When I’m not obsessing over the material things that I have grown to love more than my friends, I like to practice my very boring hobbies. My favorite thing to do is fantasize about things that are impossible to achieve, such as: becoming healthy, letting a day pass by without yelling at the sun or raging at an inanimate object. Otherwise, I’d be watching anime, reading, writing, or taking a walk under the streetlights. On days when I need to feel better about myself, I watch university courses online (that I only pretend to understand) or point out people’s hypocrisies and judge them for it. If not, I’ll spend my time writing or pretending to be rich, powerful and a part of the mafia.

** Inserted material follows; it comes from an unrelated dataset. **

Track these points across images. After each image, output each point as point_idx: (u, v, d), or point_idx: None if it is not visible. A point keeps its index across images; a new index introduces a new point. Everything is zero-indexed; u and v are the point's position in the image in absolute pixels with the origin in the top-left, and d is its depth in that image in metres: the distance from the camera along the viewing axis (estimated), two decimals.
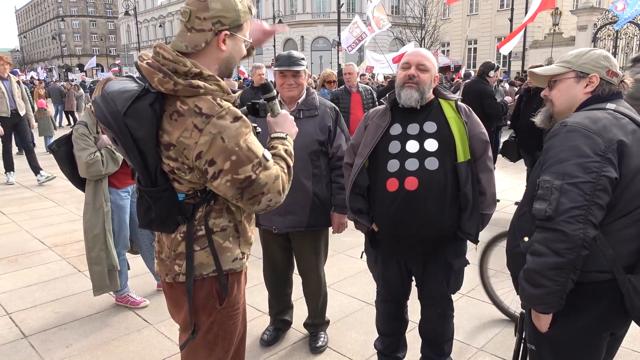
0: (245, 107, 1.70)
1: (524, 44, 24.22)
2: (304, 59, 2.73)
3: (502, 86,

Writing has always been a part of my life. I grew up reading my grandfather’s poetry and listening to my family and their friends critique each other. Yet, my interest in writing was not sparked until I read poems written in Standard Arabic. The repetitiveness of the Arabic language lured me in. The complexity of the language sounded simple to my ears. It was a spiritual experience; the poets were gods and I worshipped their words. However, I began leaning towards English in high school
mostly because the ministry has a horrible curriculum for teaching Arabs Arabic when we began studying the works of Seamus Heaney. This resulted in my decision to study English Language and Literature, which did not last because I later switched to Journalism and then took up International Relations when it made me miserable. Unfortunately, my writing consists of jumbled thoughts, grammatical mistakes, and an excessive misuse of semicolons.
I am a typical person with unusual ways. My many sides along with myself tend to live outside the real world. Our youngest is a child that does not know how to frown, and our eldest is a grumpy old man with a stick. Our differences aside, we always enjoy our time together. We waste our money on material things we do not benefit from. We watch the same shows and we walk the same road. Hopefully, together we will make a reality out of our dreams.